**ACTIVITY**
Nothing but a number belongs in the answer: the count of lines below that contain the word "shoulder".

**DATA EXTRACTS**
::::::

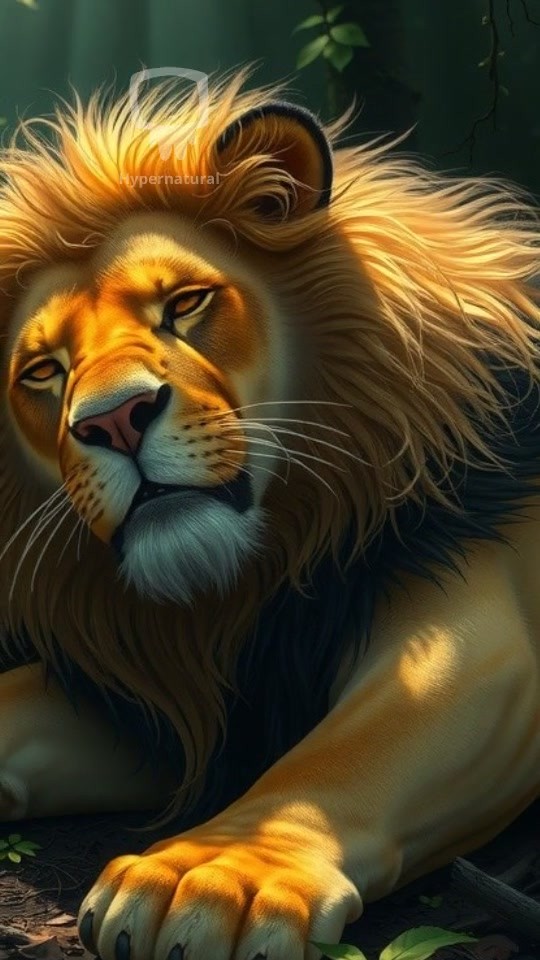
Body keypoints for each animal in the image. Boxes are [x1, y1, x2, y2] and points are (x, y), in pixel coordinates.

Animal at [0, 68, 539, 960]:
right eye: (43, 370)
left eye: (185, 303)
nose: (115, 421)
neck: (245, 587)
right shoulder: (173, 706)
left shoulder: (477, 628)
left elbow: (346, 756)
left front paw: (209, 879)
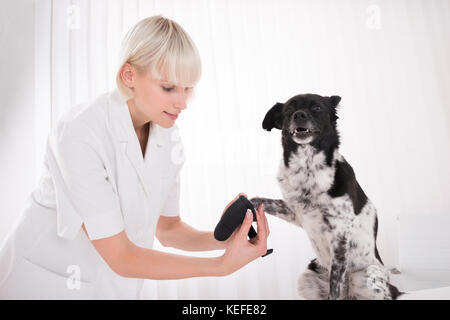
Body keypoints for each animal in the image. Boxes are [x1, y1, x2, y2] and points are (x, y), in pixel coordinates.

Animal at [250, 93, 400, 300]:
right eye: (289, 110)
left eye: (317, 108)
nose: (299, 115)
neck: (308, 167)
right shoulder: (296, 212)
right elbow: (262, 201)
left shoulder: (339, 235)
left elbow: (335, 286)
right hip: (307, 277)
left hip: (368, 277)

::::::

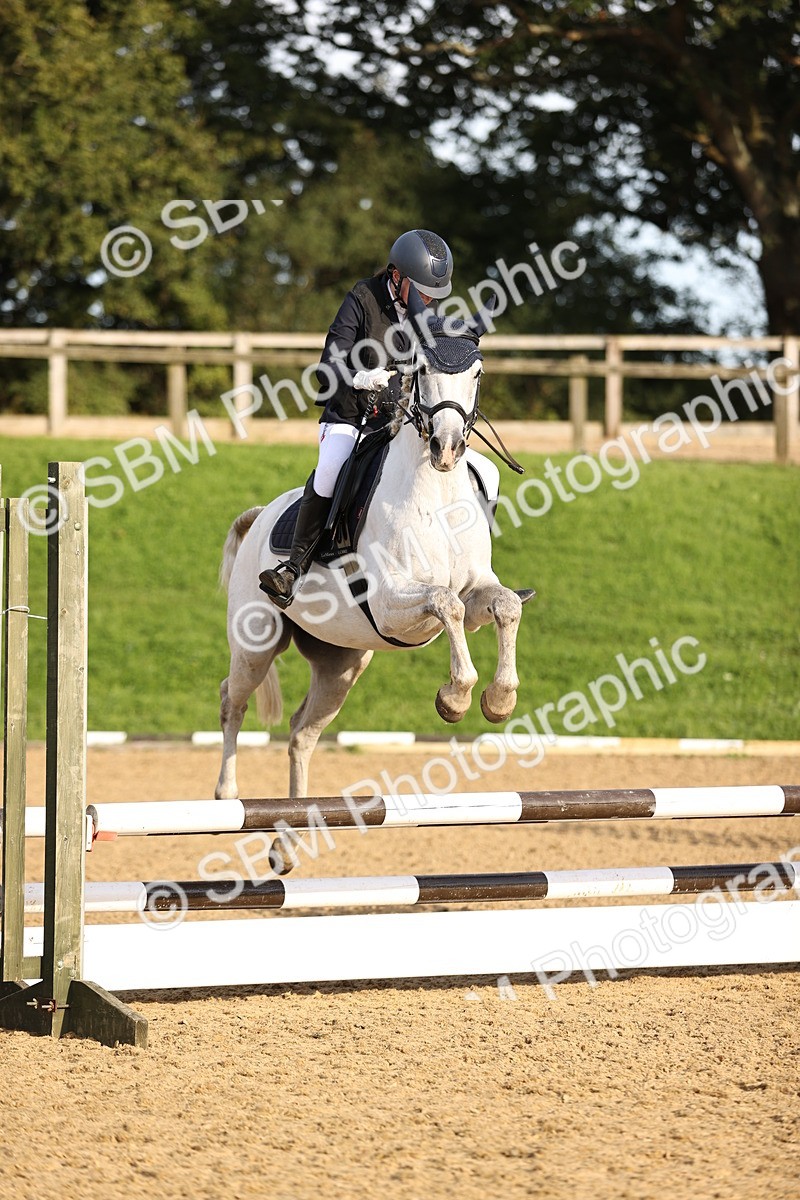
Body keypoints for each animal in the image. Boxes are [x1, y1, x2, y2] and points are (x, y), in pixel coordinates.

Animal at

::::::

**YOUR RESPONSE**
4